(REQUIRED ACTION): Reproduce the line that contains "### 40.3 Queue" and every line after it through the end of the records, exactly, with nothing added.

(DATASET):

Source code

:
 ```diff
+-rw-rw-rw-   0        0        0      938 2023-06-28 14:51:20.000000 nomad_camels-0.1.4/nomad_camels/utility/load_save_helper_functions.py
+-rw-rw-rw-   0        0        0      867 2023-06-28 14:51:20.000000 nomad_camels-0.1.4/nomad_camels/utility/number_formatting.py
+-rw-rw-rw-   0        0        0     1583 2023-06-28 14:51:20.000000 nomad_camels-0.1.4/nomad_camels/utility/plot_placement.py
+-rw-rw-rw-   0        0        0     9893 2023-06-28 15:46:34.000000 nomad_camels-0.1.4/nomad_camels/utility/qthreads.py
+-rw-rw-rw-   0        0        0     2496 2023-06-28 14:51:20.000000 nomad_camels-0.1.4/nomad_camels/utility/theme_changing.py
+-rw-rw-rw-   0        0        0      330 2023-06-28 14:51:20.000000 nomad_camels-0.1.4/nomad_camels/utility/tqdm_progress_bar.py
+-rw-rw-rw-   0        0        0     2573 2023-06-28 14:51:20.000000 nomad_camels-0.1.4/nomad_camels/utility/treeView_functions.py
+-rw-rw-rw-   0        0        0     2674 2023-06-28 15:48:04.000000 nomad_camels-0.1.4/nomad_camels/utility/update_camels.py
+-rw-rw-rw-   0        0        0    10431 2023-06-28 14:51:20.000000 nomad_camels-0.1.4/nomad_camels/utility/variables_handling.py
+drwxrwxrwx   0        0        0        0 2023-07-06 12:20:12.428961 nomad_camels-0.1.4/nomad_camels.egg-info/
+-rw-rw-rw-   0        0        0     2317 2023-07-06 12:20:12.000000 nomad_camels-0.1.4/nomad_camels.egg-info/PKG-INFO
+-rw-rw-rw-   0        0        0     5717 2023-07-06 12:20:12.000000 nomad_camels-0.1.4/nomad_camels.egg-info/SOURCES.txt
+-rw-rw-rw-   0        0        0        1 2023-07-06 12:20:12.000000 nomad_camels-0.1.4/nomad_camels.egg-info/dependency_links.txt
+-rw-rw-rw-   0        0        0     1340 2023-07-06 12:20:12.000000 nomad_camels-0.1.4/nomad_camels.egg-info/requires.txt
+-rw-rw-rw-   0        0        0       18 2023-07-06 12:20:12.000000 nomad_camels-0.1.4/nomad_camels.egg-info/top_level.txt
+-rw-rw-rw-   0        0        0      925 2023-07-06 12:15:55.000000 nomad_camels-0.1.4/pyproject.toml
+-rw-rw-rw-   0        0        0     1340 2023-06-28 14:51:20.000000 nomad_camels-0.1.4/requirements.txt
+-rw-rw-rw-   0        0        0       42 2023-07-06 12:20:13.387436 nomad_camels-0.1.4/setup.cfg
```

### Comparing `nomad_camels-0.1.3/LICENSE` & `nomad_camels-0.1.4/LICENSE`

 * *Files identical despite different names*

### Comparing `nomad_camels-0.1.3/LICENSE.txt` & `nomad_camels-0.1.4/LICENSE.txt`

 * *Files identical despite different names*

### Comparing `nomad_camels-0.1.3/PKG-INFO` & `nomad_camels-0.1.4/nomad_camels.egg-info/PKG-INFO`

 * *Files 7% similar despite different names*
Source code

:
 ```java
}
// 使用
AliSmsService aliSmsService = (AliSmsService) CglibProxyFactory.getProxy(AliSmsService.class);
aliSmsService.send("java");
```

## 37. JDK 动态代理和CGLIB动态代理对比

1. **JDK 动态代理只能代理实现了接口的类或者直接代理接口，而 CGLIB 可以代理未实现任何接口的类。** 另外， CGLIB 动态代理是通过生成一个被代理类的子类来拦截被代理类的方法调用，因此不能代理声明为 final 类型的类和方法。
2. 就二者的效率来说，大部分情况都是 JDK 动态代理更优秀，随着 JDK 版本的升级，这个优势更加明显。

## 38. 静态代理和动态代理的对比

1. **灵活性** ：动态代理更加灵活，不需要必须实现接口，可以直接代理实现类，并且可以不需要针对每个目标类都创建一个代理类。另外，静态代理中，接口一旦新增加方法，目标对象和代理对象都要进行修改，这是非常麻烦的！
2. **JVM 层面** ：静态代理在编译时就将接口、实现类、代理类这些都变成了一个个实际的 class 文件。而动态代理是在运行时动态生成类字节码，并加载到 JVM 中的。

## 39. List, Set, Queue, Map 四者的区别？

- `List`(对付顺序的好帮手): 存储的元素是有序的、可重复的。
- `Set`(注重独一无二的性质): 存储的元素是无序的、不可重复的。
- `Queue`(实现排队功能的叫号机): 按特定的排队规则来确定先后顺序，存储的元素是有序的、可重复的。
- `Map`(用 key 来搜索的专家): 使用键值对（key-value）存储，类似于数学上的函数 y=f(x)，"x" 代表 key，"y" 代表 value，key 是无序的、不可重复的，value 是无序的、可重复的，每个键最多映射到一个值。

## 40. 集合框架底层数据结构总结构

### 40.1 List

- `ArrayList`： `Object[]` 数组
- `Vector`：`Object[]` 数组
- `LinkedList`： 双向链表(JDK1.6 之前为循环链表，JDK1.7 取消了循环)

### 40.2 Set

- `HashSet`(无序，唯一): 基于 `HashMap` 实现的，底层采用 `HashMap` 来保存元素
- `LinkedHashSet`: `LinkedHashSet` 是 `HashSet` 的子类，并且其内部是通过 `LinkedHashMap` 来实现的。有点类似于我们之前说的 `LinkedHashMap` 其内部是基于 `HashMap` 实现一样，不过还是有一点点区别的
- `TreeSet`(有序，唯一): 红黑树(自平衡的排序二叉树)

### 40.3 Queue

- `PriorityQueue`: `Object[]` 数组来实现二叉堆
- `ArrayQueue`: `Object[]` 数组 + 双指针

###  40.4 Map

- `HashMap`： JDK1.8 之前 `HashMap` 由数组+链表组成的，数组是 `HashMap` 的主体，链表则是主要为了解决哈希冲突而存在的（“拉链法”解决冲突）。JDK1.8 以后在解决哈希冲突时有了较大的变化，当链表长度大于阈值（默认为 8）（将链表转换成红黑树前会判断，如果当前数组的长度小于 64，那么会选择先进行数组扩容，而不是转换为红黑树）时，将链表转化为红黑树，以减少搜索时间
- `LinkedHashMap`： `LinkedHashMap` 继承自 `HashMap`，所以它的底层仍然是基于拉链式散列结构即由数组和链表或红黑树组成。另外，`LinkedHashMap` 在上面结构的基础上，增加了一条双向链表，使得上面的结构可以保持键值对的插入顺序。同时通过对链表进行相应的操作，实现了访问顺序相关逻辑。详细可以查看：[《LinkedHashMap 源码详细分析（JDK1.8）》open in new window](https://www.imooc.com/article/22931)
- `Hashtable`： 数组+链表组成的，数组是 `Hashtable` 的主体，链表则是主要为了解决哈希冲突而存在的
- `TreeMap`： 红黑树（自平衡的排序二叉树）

(PROBLEM SOLUTION):
### 40.3 Queue

- `PriorityQueue`: `Object[]` 数组来实现二叉堆
- `ArrayQueue`: `Object[]` 数组 + 双指针

###  40.4 Map

- `HashMap`： JDK1.8 之前 `HashMap` 由数组+链表组成的，数组是 `HashMap` 的主体，链表则是主要为了解决哈希冲突而存在的（“拉链法”解决冲突）。JDK1.8 以后在解决哈希冲突时有了较大的变化，当链表长度大于阈值（默认为 8）（将链表转换成红黑树前会判断，如果当前数组的长度小于 64，那么会选择先进行数组扩容，而不是转换为红黑树）时，将链表转化为红黑树，以减少搜索时间
- `LinkedHashMap`： `LinkedHashMap` 继承自 `HashMap`，所以它的底层仍然是基于拉链式散列结构即由数组和链表或红黑树组成。另外，`LinkedHashMap` 在上面结构的基础上，增加了一条双向链表，使得上面的结构可以保持键值对的插入顺序。同时通过对链表进行相应的操作，实现了访问顺序相关逻辑。详细可以查看：[《LinkedHashMap 源码详细分析（JDK1.8）》open in new window](https://www.imooc.com/article/22931)
- `Hashtable`： 数组+链表组成的，数组是 `Hashtable` 的主体，链表则是主要为了解决哈希冲突而存在的
- `TreeMap`： 红黑树（自平衡的排序二叉树）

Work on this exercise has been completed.